Although efforts have been taken to clamp down on illegal traders, primarily by the Royal Malaysian Customs, more important questions must be asked about the overarching regulatory framework that governs the economy. Have regulations improved or reduced the efficacy of reducing illicit trade in the country?
To answer that, one must examine the factors that led to the flourishing of illicit trade. First, a critical factor, is how rigorous enforcement is by the relevant authorities. Lack of transparency and border corruption are among the most important influences of poor enforcement. It is here that Malaysia could do with improvement; the lack of transparency and efficient enforcement has earned us the fourth biggest online piracy hub in the world.
Second, cumbersome business regulations also lead to worsening illicit trade. The Global Enabling Trade Report 2014 by the World Economic Forum listed tariffs, burdensome import procedures, domestic technical requirements and standards, as well as corruption at the border, as the most problematic factors for Malaysia.
Although tariffs are a form of raising revenue for the government’s own expenditure, there must be wise policy decision-making in deciding rates. The rapid increase in illicit cigarette consumption directly corresponded to the excise increase on cigarettes, especially between 2014 and 2016. The government must be able to balance its own policy targets with other negative consequences, in this case where both black-market traders and consumers are incentivised to turn to cheaper contraband products.
The paper lists down several recommendations that could be adopted by the government in its fight against illicit trade. Although we are ranked 6th in the Illicit Trade Environment Index 2016 among countries engaged in preventing illicit trade, which means we are tackling the situation already, much more should be done.
First, the government’s taxation policies could be reviewed. Second, examining with the aim of reducing price gaps between legitimate and illicit products can be done, but the trick would be to do this in a market-driven way.

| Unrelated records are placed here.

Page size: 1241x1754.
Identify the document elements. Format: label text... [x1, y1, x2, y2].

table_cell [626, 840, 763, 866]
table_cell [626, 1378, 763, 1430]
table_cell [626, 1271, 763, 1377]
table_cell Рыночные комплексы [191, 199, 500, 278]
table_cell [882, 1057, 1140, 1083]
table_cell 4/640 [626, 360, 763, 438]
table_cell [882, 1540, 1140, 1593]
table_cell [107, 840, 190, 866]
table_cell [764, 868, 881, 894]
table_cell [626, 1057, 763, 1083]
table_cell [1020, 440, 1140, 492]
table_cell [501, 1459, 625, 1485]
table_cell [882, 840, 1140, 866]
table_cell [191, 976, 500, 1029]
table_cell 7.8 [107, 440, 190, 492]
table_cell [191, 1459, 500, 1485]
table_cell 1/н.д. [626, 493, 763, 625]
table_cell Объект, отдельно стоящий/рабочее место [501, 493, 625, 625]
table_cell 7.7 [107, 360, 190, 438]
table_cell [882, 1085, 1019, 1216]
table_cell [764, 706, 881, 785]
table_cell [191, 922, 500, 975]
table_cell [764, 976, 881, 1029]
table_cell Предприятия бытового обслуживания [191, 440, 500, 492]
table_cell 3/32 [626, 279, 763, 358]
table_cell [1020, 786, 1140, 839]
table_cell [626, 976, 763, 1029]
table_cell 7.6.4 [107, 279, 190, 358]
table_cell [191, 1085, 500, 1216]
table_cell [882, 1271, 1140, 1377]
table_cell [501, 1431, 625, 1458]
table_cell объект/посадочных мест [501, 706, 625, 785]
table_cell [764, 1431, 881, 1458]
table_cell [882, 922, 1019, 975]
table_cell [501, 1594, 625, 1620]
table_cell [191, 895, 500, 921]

Other measures include increasing enforcement activities, using technology to authenticate products to prevent counterfeit goods and finally, and perhaps most importantly, improving the relationship between the government – whether the relevant ministries or the Customs Department – the private sector and independent professional organisations.
Having meaningful consultations through formal or informal committees is an ideal way to ensure that data is being transparently and regularly communicated to each party, in joint and collaborative efforts in combating illicit trade.
Tackling it is an equally crucial part of growing the Malaysian economy, which policy-makers ought to pay careful attention to.